Text excerpt >>
********************
His crying was unbearable so although the roads were dangerous, we threw out our naive, pre-baby theory of having a pacifier-free child right out the window and stopped at a grocery store to pick up the first of probably hundreds of “Binkies.” But while the pacifier muffled his crying somewhat in decibel level, intensity, and length, it didn’t solve the problem. At every checkup with the pediatrician, he was declared healthy and growing – by pounds – in no time at all. But as my 6-week maternity leave loomed, I started to panic. How was I going to be able to work full time when I was getting between 2-6 hours of sleep a night and not consecutively? Didn’t he know that now that he was six weeks old he’d be in daycare several days a week, and they weren’t going to put up with his crying? Evidently not. It continued and when I picked him up from his caregiver, she looked a lot like I did when I turned him over to his father when he came home from the fire station – the look of relief mixed with exhaustion.

I continued to breastfeed morning and night, and he consumed commercial formula during the day. It didn’t affect the crying. At four months old, the concerned chorus of family, friends, and complete strangers said he’s still not getting enough to eat, so they urged us to put rice cereal into his bottle. Willing to try anything to stop the crying, we did. Did it help? No.

My sweet boy was well over a year old before he slept through the night for the first time. Until then I slogged through my day secretly glad that for nine hours every day at when I got to leave him with the sitter because it meant a reprieve from the crying. The ear-splitting, nerve-wracking, incessant crying that made me want to walk out the door and never look back. I had incredible support from my husband, but he was a firefighter on a 24-hour shift, so every other night, I was the only caregiver and there were many times that I had to put my son in his crib where he was safe and walk away for his sake and mine.

There Is Help for Incessant Crying

What’s sad is it didn’t have to be that way. I wish I knew that what I know now about food and our bellies. What he likely suffered from was colic which our doctor (as did most) considered normal for infants, so we were left to their own devices to comfort and soothe our distraught baby. But colic is something that can be treated, and I love that new parents have better options than we did.

A Little About Colic

Colic generally passes by the age of 4 months, though all babies are different, and some may experience colic symptoms for a shorter or longer period. What may be the colic causing culprit is a temporary digestive upset caused by the inability to digest the lactose that’s present in both breast milk and commercial infant formula. Colief Infant Digestive Aid is a dietary supplement that contains lactase enzymes that can help in easing an infant’s digestion discomfort and, therefore, reduce the crying associated with colic. Adding Colief Infant Digestive Aid to your child’s formula or mixed with breast milk can help in compensating for the possible lactose intolerance your baby is suffering from. Try it before you give in to the suggestions of other including restricting your diet if you’re breastfeeding or changing formulas.

Think you’re alone when it comes to being frustrated by a baby who can’t be soothed? Check out this Colief Mom Testimonial video, you may see yourself in her struggle, I know I did.
********************
Study questions >>
A: According to the colic passage, what kind of shift did the husband work as a firefighter?
B: Print everything in the colic passage from "Think you’re alone" down to "know I did.".
C: Decide whether each statement agrees with the colic passage, answering yes or no and quoting the words that decide it: (i) The pediatrician declared the baby healthy at every checkup. (ii) Putting rice cereal in the baby's bottle stopped the crying. (iii) The baby first slept through the night before he was a year old.
The entries play no part in this exercise.

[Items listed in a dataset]
********************
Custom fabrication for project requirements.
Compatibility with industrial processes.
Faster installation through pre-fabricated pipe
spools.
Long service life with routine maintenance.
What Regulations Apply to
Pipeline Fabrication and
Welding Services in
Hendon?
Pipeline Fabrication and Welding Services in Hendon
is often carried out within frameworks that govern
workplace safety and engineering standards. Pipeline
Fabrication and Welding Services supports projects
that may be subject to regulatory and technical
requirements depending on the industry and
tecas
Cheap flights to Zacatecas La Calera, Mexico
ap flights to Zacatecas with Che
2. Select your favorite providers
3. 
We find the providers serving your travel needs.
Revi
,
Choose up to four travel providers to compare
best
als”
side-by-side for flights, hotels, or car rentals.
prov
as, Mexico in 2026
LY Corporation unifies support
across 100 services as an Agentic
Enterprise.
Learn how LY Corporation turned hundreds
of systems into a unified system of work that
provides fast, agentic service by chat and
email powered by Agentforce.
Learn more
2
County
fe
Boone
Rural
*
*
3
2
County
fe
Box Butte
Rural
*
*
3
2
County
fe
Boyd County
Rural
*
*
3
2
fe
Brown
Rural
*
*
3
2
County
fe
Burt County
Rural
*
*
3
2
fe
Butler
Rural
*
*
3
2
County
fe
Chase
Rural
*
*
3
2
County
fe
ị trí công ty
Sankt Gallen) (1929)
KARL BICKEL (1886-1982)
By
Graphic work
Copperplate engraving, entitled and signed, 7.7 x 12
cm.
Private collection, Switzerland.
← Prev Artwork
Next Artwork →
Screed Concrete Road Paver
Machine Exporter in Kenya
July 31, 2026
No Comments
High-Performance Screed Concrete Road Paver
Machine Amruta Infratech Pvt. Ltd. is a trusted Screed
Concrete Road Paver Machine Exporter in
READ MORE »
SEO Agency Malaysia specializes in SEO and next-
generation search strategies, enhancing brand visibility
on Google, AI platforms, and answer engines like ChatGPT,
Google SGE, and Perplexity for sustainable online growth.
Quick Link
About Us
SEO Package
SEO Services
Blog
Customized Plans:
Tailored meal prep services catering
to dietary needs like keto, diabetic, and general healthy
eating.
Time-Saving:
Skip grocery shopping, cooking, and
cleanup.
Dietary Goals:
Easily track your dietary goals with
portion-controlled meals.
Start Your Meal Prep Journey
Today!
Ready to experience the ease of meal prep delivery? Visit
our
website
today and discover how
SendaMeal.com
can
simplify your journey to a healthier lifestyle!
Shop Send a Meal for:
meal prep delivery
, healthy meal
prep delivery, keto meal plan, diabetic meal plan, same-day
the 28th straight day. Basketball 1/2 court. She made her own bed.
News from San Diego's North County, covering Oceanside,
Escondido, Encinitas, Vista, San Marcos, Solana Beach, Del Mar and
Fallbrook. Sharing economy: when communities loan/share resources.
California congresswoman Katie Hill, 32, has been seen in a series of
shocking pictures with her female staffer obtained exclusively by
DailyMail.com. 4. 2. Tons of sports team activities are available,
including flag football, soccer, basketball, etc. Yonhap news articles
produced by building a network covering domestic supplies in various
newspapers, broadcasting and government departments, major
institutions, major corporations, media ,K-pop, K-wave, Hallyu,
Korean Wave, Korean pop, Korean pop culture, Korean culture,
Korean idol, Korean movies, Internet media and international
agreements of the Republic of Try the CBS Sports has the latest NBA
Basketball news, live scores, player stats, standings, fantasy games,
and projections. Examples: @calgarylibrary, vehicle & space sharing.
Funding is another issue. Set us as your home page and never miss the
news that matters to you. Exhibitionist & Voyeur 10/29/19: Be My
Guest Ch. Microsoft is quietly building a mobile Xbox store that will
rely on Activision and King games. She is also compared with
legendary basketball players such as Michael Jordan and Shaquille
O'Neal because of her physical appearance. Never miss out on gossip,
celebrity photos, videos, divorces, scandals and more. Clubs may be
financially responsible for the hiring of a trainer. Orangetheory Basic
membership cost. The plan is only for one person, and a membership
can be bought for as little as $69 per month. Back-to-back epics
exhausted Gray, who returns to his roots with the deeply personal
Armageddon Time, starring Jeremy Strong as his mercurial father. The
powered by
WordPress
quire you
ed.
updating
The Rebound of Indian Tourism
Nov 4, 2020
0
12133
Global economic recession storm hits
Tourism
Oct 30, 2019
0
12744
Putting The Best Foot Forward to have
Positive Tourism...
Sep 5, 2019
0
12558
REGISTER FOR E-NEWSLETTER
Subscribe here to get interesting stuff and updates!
********************
Answers per task >>
A: He worked a 24-hour shift.

B:
Think you’re alone when it comes to being frustrated by a baby who can’t be soothed? Check out this Colief Mom Testimonial video, you may see yourself in her struggle, I know I did.

C:
(i) Yes: "At every checkup with the pediatrician, he was declared healthy and growing"
(ii) No: "Did it help? No."
(iii) No: "My sweet boy was well over a year old before he slept through the night for the first time."